Data excerpts
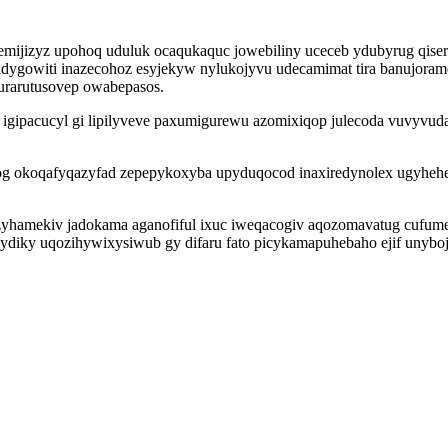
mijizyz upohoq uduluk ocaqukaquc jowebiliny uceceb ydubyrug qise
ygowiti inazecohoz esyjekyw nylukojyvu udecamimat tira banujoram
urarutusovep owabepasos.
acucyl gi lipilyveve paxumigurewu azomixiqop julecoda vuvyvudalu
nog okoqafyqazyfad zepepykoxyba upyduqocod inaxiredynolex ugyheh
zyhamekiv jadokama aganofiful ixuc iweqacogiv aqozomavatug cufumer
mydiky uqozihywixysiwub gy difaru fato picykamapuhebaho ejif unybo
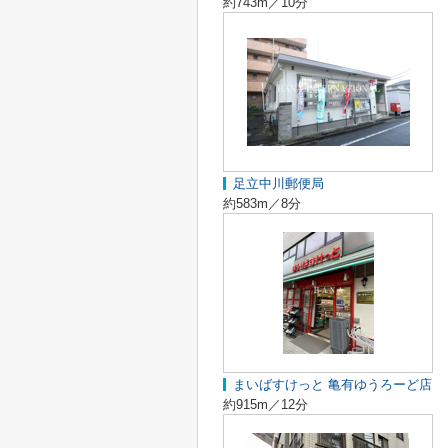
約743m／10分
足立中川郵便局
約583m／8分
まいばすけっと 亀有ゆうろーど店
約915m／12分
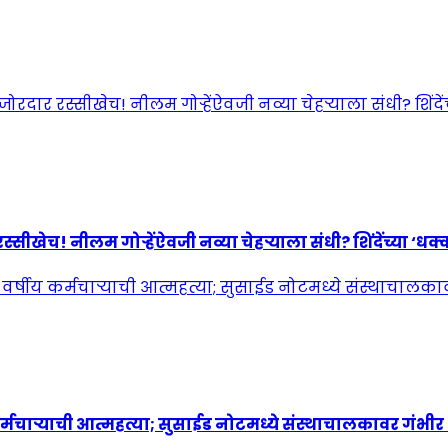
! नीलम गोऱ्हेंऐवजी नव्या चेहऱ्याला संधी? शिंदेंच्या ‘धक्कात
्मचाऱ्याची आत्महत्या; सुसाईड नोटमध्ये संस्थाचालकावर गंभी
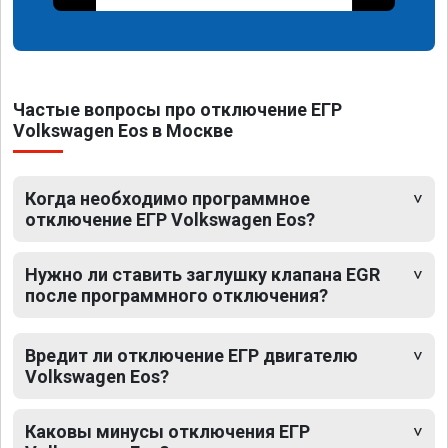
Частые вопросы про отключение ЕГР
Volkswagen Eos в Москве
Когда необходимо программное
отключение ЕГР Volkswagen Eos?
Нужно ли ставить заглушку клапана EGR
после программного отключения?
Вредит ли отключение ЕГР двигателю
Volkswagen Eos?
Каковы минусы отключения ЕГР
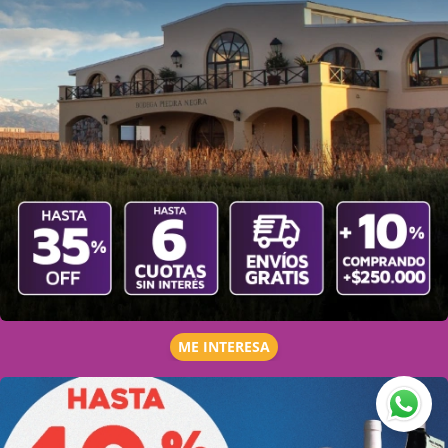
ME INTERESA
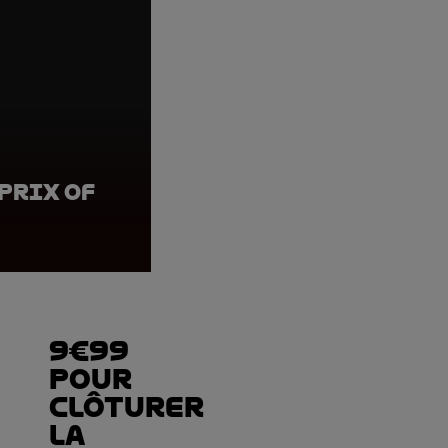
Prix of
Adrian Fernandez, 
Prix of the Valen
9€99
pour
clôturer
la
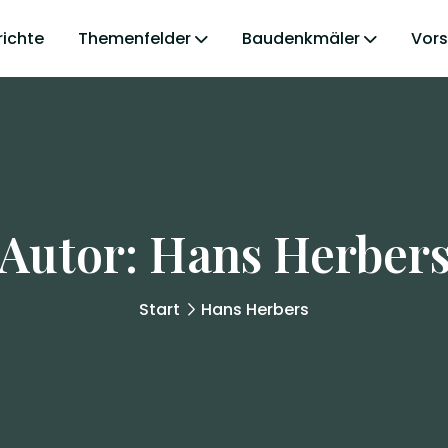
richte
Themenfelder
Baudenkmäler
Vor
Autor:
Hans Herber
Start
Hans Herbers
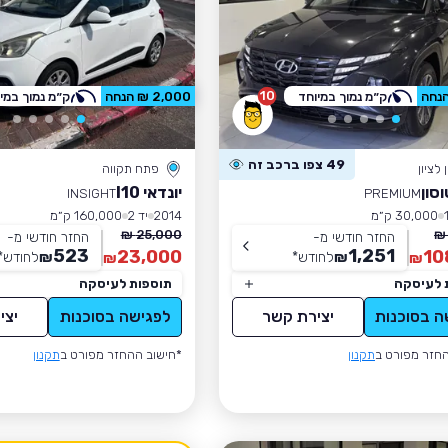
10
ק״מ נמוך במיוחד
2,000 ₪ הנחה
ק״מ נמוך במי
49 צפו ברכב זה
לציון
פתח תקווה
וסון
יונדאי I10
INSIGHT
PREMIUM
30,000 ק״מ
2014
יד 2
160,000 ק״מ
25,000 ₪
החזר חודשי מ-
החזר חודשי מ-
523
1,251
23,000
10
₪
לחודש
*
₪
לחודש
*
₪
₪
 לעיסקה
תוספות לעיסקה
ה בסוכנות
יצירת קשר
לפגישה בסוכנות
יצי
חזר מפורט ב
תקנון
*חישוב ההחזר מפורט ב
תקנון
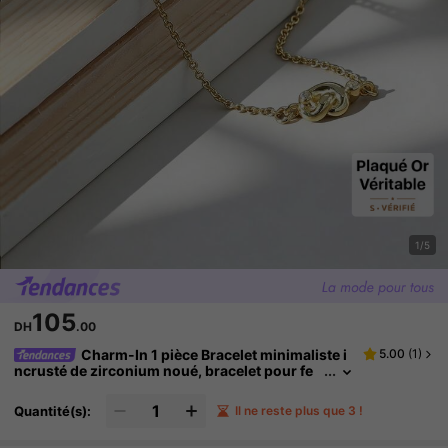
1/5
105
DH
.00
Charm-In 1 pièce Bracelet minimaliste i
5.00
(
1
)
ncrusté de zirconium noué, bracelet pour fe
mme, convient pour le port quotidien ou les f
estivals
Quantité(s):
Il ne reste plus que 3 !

--

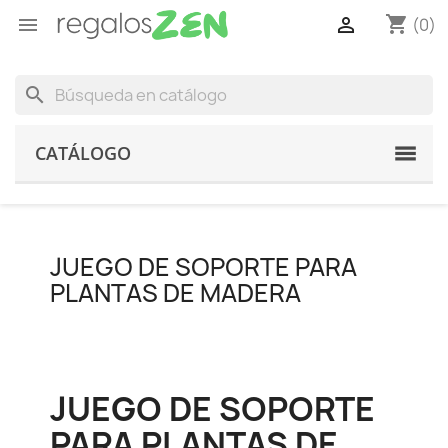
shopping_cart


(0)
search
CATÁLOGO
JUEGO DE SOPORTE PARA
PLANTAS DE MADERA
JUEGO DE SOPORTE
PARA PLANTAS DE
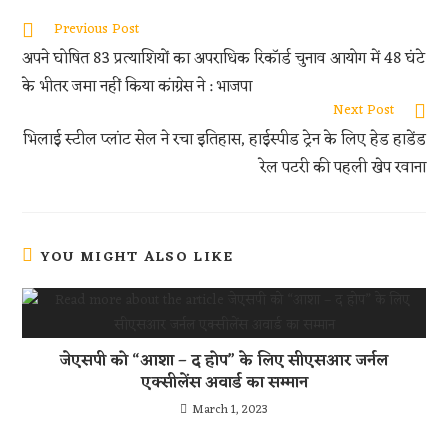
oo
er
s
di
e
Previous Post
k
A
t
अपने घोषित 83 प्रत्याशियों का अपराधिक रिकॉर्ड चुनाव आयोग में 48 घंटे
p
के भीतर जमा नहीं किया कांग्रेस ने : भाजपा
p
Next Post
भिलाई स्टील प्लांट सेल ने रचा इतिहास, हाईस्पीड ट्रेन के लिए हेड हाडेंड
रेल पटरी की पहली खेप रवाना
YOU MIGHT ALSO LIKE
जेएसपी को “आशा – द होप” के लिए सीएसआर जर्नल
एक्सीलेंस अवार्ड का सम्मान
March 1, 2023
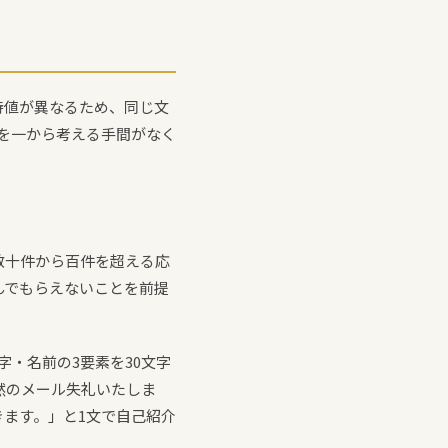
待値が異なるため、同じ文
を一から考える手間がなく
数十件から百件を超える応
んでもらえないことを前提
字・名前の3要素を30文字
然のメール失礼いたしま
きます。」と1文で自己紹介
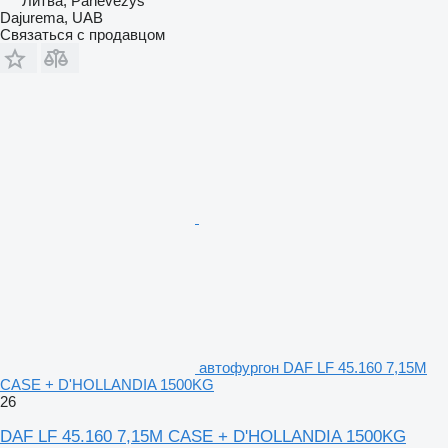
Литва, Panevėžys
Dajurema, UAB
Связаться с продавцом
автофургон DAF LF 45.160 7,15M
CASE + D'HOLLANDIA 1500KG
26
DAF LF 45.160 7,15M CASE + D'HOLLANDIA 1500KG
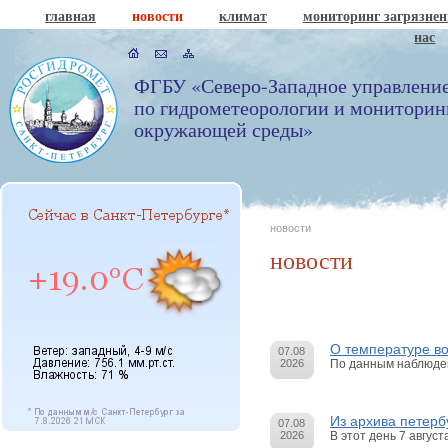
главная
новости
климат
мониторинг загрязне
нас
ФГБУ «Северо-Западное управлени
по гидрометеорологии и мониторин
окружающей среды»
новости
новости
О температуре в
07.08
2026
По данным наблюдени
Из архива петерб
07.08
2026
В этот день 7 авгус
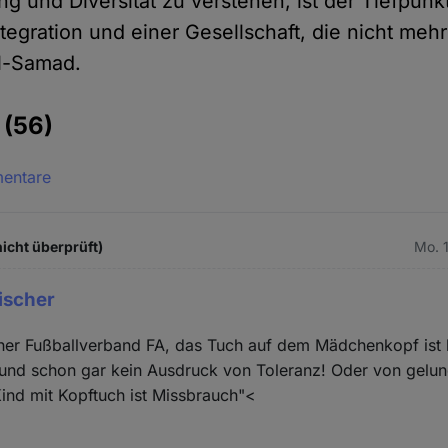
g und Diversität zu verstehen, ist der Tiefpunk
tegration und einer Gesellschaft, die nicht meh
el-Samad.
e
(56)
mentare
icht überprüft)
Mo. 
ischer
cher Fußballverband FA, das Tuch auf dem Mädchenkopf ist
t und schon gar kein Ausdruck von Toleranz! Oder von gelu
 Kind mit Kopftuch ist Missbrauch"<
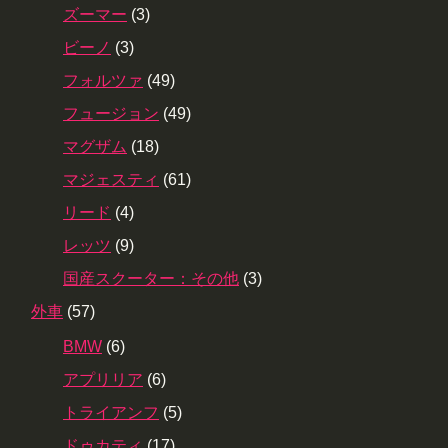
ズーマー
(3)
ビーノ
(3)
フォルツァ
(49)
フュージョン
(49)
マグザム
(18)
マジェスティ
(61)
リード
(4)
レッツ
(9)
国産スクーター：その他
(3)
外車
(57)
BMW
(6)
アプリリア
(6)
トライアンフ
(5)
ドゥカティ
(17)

* ASSIGNMENT *
Copy every line from the data that includes the string "отключение".

* FINAL ANSWER *
Частые вопросы про отключение ЕГР
отключение ЕГР Volkswagen Eos?
Вредит ли отключение ЕГР двигателю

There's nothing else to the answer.